The point of this is to save having to type out yet! another! for! loop! and use lambdas but still retain the performance of using a specialised for-loop. The grand prize would be to re-compile the code for SIMD instructions or HSA or OpenCL - i.e. aparapi. But that requires more than just a bit more effort ;-).
I was hoping that the same technique would be applicable to creating optimised spliterators for use with streams, but with the first approach I tried unfortunately by the time the spliterator gets to see the operator it's been wrapped in so many anonymous inner classes and/or dynamicinvoke handles that the compiler doesn't try or can't inline everything. Bummer I guess.

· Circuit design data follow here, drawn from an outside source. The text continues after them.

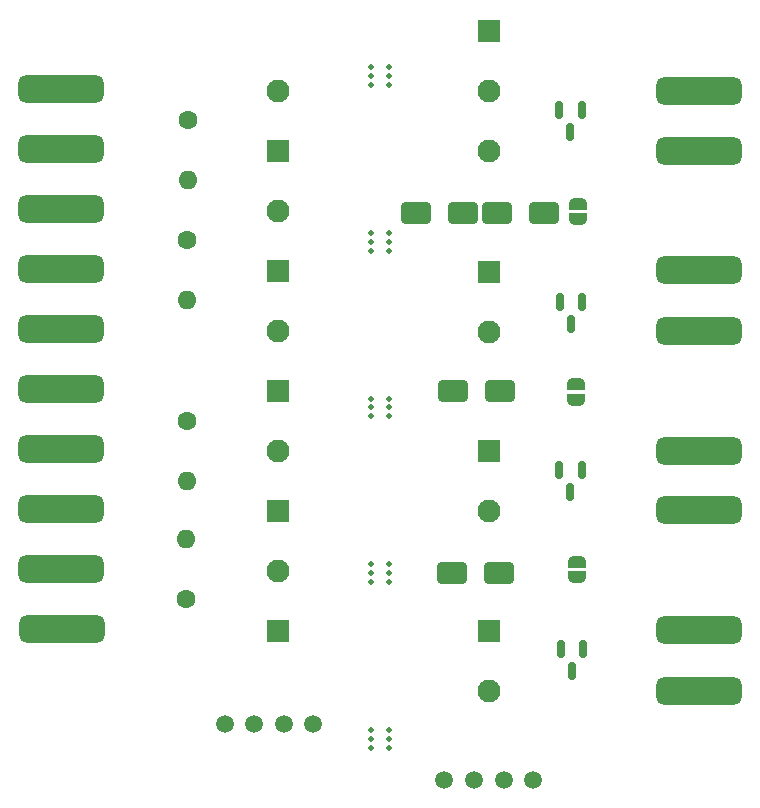
<source format=gbr>
%TF.GenerationSoftware,KiCad,Pcbnew,7.0.10*%
%TF.CreationDate,2024-08-03T20:42:22-04:00*%
%TF.ProjectId,12.X.2 - PLC Connector Combined,31322e58-2e32-4202-9d20-504c4320436f,rev?*%
%TF.SameCoordinates,Original*%
%TF.FileFunction,Soldermask,Top*%
%TF.FilePolarity,Negative*%
%FSLAX46Y46*%
G04 Gerber Fmt 4.6, Leading zero omitted, Abs format (unit mm)*
G04 Created by KiCad (PCBNEW 7.0.10) date 2024-08-03 20:42:22*
%MOMM*%
%LPD*%
G01*
G04 APERTURE LIST*
G04 Aperture macros list*
%AMRoundRect*
0 Rectangle with rounded corners*
0 $1 Rounding radius*
0 $2 $3 $4 $5 $6 $7 $8 $9 X,Y pos of 4 corners*
0 Add a 4 corners polygon primitive as box body*
4,1,4,$2,$3,$4,$5,$6,$7,$8,$9,$2,$3,0*
0 Add four circle primitives for the rounded corners*
1,1,$1+$1,$2,$3*
1,1,$1+$1,$4,$5*
1,1,$1+$1,$6,$7*
1,1,$1+$1,$8,$9*
0 Add four rect primitives between the rounded corners*
20,1,$1+$1,$2,$3,$4,$5,0*
20,1,$1+$1,$4,$5,$6,$7,0*
20,1,$1+$1,$6,$7,$8,$9,0*
20,1,$1+$1,$8,$9,$2,$3,0*%
%AMFreePoly0*
4,1,19,0.500000,-0.750000,0.000000,-0.750000,0.000000,-0.744911,-0.071157,-0.744911,-0.207708,-0.704816,-0.327430,-0.627875,-0.420627,-0.520320,-0.479746,-0.390866,-0.500000,-0.250000,-0.500000,0.250000,-0.479746,0.390866,-0.420627,0.520320,-0.327430,0.627875,-0.207708,0.704816,-0.071157,0.744911,0.000000,0.744911,0.000000,0.750000,0.500000,0.750000,0.500000,-0.750000,0.500000,-0.750000,
$1*%
%AMFreePoly1*
4,1,19,0.000000,0.744911,0.071157,0.744911,0.207708,0.704816,0.327430,0.627875,0.420627,0.520320,0.479746,0.390866,0.500000,0.250000,0.500000,-0.250000,0.479746,-0.390866,0.420627,-0.520320,0.327430,-0.627875,0.207708,-0.704816,0.071157,-0.744911,0.000000,-0.744911,0.000000,-0.750000,-0.500000,-0.750000,-0.500000,0.750000,0.000000,0.750000,0.000000,0.744911,0.000000,0.744911,
$1*%
G04 Aperture macros list end*
%ADD10R,1.950000X1.950000*%
%ADD11C,1.950000*%
%ADD12C,0.500000*%
%ADD13RoundRect,0.572500X-3.045750X-0.572500X3.045750X-0.572500X3.045750X0.572500X-3.045750X0.572500X0*%
%ADD14RoundRect,0.250000X1.000000X0.650000X-1.000000X0.650000X-1.000000X-0.650000X1.000000X-0.650000X0*%
%ADD15RoundRect,0.150000X-0.150000X0.587500X-0.150000X-0.587500X0.150000X-0.587500X0.150000X0.587500X0*%
%ADD16FreePoly0,270.000000*%
%ADD17FreePoly1,270.000000*%
%ADD18C,1.600000*%
%ADD19O,1.600000X1.600000*%
%ADD20RoundRect,0.250000X-1.000000X-0.650000X1.000000X-0.650000X1.000000X0.650000X-1.000000X0.650000X0*%
%ADD21C,1.498600*%
G04 APERTURE END LIST*
D10*
%TO.C,J317*%
X110500000Y-87650000D03*
D11*
X110500000Y-92730000D03*
%TD*%
D12*
%TO.C,mouse-bite-2mm-slot*%
X100550000Y-85890000D03*
X102050000Y-85890000D03*
X100550000Y-85140000D03*
X102050000Y-85140000D03*
X100550000Y-84390000D03*
X102050000Y-84390000D03*
%TD*%
%TO.C,mouse-bite-2mm-slot*%
X100550000Y-127950000D03*
X102050000Y-127950000D03*
X100550000Y-127200000D03*
X102050000Y-127200000D03*
X100550000Y-126450000D03*
X102050000Y-126450000D03*
%TD*%
D13*
%TO.C,J316*%
X128326500Y-107870000D03*
%TD*%
%TO.C,J308*%
X128318250Y-123125000D03*
%TD*%
%TO.C,J210*%
X74278250Y-72187224D03*
%TD*%
%TO.C,J209*%
X74278250Y-77245000D03*
%TD*%
D14*
%TO.C,D303*%
X111375000Y-113150000D03*
X107375000Y-113150000D03*
%TD*%
D15*
%TO.C,D306*%
X118368250Y-104437500D03*
X116468250Y-104437500D03*
X117418250Y-106312500D03*
%TD*%
D13*
%TO.C,J307*%
X128318250Y-118035000D03*
%TD*%
%TO.C,J206*%
X74308250Y-92488334D03*
%TD*%
%TO.C,J311*%
X128308250Y-87555000D03*
%TD*%
D16*
%TO.C,JP303*%
X117948250Y-112235000D03*
D17*
X117948250Y-113535000D03*
%TD*%
D14*
%TO.C,D302*%
X111450000Y-97725000D03*
X107450000Y-97725000D03*
%TD*%
D13*
%TO.C,J202*%
X74298250Y-112799446D03*
%TD*%
D16*
%TO.C,JP302*%
X117868250Y-97195000D03*
D17*
X117868250Y-98495000D03*
%TD*%
D18*
%TO.C,R204*%
X85008250Y-74782224D03*
D19*
X85008250Y-79862224D03*
%TD*%
D10*
%TO.C,J222*%
X92640000Y-97740000D03*
D11*
X92640000Y-92660000D03*
%TD*%
D13*
%TO.C,J203*%
X74308250Y-107721668D03*
%TD*%
D18*
%TO.C,R202*%
X84918250Y-100297224D03*
D19*
X84918250Y-105377224D03*
%TD*%
D13*
%TO.C,J208*%
X74298250Y-82342778D03*
%TD*%
D10*
%TO.C,J224*%
X92640000Y-118060000D03*
D11*
X92640000Y-112980000D03*
%TD*%
D10*
%TO.C,J320*%
X110500000Y-102810000D03*
D11*
X110500000Y-107890000D03*
%TD*%
D15*
%TO.C,D305*%
X118508250Y-119627500D03*
X116608250Y-119627500D03*
X117558250Y-121502500D03*
%TD*%
D20*
%TO.C,D301*%
X104325000Y-82700000D03*
X108325000Y-82700000D03*
%TD*%
D18*
%TO.C,R201*%
X84878250Y-115392224D03*
D19*
X84878250Y-110312224D03*
%TD*%
D21*
%TO.C,J226*%
X95660000Y-125970000D03*
X93160000Y-125970000D03*
X90660000Y-125970000D03*
X88160000Y-125970000D03*
%TD*%
D13*
%TO.C,J201*%
X74370000Y-117920000D03*
%TD*%
%TO.C,J312*%
X128328250Y-92645000D03*
%TD*%
D15*
%TO.C,D308*%
X118408250Y-90227500D03*
X116508250Y-90227500D03*
X117458250Y-92102500D03*
%TD*%
D10*
%TO.C,J318*%
X110500000Y-67250000D03*
D11*
X110500000Y-72330000D03*
X110500000Y-77410000D03*
%TD*%
D13*
%TO.C,J315*%
X128328250Y-102815000D03*
%TD*%
D12*
%TO.C,mouse-bite-2mm-slot*%
X100550000Y-99910000D03*
X102050000Y-99910000D03*
X100550000Y-99160000D03*
X102050000Y-99160000D03*
X100550000Y-98410000D03*
X102050000Y-98410000D03*
%TD*%
D14*
%TO.C,D309*%
X115225000Y-82725000D03*
X111225000Y-82725000D03*
%TD*%
D12*
%TO.C,mouse-bite-2mm-slot*%
X100550000Y-113920000D03*
X102050000Y-113920000D03*
X100550000Y-113170000D03*
X102050000Y-113170000D03*
X100550000Y-112420000D03*
X102050000Y-112420000D03*
%TD*%
D18*
%TO.C,R203*%
X84918250Y-85002224D03*
D19*
X84918250Y-90082224D03*
%TD*%
D13*
%TO.C,J204*%
X74298250Y-102653890D03*
%TD*%
%TO.C,J207*%
X74308250Y-87400556D03*
%TD*%
%TO.C,J205*%
X74280000Y-97590000D03*
%TD*%
D10*
%TO.C,J221*%
X92640000Y-107900000D03*
D11*
X92640000Y-102820000D03*
%TD*%
D16*
%TO.C,JP301*%
X118058250Y-81915000D03*
D17*
X118058250Y-83215000D03*
%TD*%
D10*
%TO.C,J223*%
X92640000Y-77420000D03*
D11*
X92640000Y-72340000D03*
%TD*%
D13*
%TO.C,J310*%
X128298250Y-77405000D03*
%TD*%
D10*
%TO.C,J225*%
X92640000Y-87580000D03*
D11*
X92640000Y-82500000D03*
%TD*%
D12*
%TO.C,mouse-bite-2mm-slot*%
X100540000Y-71860000D03*
X102040000Y-71860000D03*
X100540000Y-71110000D03*
X102040000Y-71110000D03*
X100540000Y-70360000D03*
X102040000Y-70360000D03*
%TD*%
D13*
%TO.C,J309*%
X128298250Y-72325000D03*
%TD*%
D10*
%TO.C,J319*%
X110500000Y-118050000D03*
D11*
X110500000Y-123130000D03*
%TD*%
D15*
%TO.C,D307*%
X118368250Y-73997500D03*
X116468250Y-73997500D03*
X117418250Y-75872500D03*
%TD*%
D21*
%TO.C,J321*%
X114260000Y-130690000D03*
X111760000Y-130690000D03*
X109260000Y-130690000D03*
X106760000Y-130690000D03*
%TD*%
M02*

</source>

I guess if expose the spliterator boundaries to the pipeline it could work. Instead of creating a stream of integers it could create a stream of batches or rows, and then some helper 'of()' functions could wrap simple per-item calculations into optimised loop running instances whilst still retaining most of the simplicity of use.
thing.rows().map(ByteRow.ofMap((v) -> itemcalc)). ...;
thing.rows().flatMap(ByteRow.ofFlatMap((v) -> itemcalc)). ...;
etc
But i've had enough of this for today. I dunno why i was even on this thing - i had an overly long work week and spent too much time infront of screens as it is. But with a crappy cold day and that sore foot options are limited. Might see if the footy is on, but that channel 7 commentary makes it unbearable.
C?
But just for a ground-check i thought i'd see how C compares. Unfortunately the compiler detects that a bit reverse of a byte will end in zero and optimises it away to a byte-store of 0. Oops. Well i mean it's great that it does that but not really important here. I'm using the same code as in Integer.reverse().
So I changed it to the byte-correct reverse(i)>>24.
reverse(i)>>24 ~i (x5 loops)
new ByteRow().forEach 0.151 0.037
for loop 0.147 0.035
C call or forEach 0.118 0.233
C inline 0.08 0.096
So yeah it's slower but only about 2x worst case but in the more realistic case were you're not going to include inline implementations of everything it's only ~30% slower.
I also tried a 'not' function and here java pounces on gcc, even the in-line case is 3x slower and via a function call is 6x slower. This is just with -O2 and it is not doing any loop unrolling or simdisation. But -O3 doesn't make much difference. Using -O3 and -mtune=native results in no real difference either although it generates a bunch of SIMD code and unrolls the loop a few times.
The gcc generated code looks ok at a glance - not that i care enough about x86 mc to be able to determine the finer details. Maybe it's an alignment thing or something?
It is still a bit surprising if not very important but is enough to demonstrate C doesn't automatically mean best-of-speed.